(Dataset entries)
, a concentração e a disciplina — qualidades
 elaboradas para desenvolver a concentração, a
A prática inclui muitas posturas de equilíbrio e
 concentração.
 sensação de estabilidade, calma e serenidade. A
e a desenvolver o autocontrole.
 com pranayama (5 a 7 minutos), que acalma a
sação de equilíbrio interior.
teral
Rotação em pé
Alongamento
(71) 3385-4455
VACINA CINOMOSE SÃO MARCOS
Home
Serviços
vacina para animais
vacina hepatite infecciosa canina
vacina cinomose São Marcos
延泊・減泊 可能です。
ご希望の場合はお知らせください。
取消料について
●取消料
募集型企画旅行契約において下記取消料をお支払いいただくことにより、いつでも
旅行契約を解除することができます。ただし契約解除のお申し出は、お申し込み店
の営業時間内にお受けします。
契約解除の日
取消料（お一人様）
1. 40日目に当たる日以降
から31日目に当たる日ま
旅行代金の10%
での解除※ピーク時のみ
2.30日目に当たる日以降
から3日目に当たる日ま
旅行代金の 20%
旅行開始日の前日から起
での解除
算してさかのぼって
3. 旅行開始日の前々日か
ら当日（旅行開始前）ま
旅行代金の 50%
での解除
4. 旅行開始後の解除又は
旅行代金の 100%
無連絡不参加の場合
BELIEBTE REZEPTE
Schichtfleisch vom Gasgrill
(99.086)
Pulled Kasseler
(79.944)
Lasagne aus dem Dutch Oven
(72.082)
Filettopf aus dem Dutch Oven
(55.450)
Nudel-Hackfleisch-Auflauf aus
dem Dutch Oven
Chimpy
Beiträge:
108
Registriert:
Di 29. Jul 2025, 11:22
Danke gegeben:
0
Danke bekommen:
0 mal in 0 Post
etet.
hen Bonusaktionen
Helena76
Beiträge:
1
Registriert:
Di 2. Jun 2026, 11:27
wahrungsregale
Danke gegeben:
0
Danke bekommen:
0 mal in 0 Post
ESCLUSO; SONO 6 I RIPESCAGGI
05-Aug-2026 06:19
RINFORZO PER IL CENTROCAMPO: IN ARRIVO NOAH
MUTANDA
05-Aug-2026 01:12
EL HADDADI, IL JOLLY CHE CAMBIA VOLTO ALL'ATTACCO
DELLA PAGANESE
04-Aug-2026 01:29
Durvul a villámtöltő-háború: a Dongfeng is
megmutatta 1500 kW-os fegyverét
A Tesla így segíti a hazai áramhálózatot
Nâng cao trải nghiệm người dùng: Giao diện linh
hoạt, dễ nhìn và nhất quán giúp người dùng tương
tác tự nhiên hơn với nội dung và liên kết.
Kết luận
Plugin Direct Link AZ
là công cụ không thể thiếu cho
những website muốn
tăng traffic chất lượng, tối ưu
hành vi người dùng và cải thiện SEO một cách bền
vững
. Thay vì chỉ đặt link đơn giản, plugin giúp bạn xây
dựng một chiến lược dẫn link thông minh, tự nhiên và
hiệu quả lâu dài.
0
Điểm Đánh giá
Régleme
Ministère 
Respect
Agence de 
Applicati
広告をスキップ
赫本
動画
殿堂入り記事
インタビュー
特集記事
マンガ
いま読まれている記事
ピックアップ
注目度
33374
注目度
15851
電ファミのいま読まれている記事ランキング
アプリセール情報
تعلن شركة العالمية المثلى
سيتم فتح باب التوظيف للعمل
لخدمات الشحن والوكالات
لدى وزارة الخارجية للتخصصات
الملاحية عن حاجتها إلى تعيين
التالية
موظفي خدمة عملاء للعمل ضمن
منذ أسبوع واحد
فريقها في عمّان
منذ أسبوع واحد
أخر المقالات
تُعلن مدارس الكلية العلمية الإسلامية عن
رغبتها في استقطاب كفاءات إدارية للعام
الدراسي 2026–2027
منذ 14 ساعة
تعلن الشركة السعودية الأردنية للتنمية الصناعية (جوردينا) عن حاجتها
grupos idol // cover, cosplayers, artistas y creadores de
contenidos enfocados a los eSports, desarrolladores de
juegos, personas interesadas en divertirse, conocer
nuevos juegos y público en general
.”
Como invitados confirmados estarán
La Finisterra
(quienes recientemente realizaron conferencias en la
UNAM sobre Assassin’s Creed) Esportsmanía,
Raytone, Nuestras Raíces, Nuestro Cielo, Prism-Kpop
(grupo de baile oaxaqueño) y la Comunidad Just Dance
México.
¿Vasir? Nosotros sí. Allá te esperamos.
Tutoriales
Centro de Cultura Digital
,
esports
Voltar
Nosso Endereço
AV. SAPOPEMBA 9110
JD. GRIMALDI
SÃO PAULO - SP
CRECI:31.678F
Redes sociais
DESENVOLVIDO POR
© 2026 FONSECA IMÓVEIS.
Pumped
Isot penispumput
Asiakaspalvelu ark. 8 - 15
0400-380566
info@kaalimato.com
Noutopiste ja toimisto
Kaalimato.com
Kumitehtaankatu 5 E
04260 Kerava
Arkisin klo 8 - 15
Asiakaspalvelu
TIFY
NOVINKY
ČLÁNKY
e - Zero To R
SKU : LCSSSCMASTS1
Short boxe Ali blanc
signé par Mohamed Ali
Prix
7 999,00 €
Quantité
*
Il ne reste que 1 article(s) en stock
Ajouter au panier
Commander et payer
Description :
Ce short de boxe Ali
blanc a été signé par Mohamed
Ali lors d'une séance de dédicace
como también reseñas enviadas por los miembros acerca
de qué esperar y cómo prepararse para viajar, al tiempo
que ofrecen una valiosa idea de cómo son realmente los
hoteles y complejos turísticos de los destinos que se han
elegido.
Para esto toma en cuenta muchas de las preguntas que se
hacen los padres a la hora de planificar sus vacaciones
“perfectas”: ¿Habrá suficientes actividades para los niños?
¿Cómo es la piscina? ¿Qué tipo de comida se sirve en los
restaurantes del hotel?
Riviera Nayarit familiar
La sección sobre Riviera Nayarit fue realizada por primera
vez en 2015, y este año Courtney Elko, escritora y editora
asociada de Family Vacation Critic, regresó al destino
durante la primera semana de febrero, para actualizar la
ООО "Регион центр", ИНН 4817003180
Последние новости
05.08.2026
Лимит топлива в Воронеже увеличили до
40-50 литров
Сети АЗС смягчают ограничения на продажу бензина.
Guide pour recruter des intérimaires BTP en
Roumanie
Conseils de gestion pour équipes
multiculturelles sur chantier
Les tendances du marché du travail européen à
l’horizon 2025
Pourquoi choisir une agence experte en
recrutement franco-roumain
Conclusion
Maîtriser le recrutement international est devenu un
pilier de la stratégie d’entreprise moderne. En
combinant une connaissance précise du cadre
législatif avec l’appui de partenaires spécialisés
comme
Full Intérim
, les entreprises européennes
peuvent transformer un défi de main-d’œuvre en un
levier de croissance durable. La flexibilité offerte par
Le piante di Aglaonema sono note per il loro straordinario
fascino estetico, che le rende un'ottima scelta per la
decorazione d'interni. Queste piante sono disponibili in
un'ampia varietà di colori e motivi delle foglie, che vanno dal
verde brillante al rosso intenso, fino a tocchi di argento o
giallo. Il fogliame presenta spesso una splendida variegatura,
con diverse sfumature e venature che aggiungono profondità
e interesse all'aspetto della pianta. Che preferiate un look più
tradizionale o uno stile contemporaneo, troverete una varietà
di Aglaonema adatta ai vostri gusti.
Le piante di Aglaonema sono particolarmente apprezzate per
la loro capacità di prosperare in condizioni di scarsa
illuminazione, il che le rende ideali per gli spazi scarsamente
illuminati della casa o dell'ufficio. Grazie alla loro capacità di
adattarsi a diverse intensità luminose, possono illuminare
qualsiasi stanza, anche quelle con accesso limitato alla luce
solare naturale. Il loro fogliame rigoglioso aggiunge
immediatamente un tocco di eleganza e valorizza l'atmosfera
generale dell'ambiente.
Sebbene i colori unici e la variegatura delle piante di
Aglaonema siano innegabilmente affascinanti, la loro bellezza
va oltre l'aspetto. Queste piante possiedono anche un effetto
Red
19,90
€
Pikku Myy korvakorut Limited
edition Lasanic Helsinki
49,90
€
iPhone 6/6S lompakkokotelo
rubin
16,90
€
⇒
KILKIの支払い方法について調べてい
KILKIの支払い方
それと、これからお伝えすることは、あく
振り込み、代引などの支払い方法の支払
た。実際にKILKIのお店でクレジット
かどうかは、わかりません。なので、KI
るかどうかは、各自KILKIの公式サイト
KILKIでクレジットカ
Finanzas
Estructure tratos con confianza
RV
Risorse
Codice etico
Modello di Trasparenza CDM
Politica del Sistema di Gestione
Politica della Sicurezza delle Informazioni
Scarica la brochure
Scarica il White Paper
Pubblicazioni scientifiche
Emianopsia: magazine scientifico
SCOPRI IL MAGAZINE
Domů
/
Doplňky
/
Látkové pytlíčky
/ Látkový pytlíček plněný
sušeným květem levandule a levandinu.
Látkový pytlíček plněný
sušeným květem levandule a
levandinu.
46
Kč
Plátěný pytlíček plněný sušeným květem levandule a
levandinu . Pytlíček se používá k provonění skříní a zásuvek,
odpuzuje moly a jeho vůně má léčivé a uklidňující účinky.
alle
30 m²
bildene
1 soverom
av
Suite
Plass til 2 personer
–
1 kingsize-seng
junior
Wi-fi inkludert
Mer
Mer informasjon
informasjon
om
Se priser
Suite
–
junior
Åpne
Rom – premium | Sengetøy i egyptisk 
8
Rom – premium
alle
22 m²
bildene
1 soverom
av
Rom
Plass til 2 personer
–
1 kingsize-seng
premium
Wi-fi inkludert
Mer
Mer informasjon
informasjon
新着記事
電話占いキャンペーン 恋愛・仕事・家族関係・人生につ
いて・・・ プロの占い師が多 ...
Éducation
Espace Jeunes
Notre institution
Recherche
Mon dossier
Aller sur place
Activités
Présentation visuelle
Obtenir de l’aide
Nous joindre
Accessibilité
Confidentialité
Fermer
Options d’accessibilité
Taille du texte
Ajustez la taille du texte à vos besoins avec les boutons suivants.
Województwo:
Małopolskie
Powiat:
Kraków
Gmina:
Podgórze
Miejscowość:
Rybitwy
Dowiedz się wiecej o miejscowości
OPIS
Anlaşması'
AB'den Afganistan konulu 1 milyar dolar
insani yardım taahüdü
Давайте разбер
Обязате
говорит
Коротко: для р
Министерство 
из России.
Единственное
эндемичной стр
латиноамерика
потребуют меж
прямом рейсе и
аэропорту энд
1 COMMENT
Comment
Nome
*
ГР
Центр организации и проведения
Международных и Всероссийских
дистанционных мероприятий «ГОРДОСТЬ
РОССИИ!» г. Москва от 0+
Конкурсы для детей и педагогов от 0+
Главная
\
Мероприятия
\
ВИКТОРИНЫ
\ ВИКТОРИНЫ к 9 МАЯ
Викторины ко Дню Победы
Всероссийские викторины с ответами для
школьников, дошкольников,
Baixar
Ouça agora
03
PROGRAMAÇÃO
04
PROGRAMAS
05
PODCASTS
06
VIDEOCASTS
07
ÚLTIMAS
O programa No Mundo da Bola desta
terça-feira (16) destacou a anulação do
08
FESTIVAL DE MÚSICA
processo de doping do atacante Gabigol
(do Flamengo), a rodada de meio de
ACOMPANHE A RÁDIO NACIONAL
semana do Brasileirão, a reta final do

» **Problem**
Pull out every line of the listing above that contains the string "للعمل", with case counting in the match.

» **Task response**
سيتم فتح باب التوظيف للعمل
موظفي خدمة عملاء للعمل ضمن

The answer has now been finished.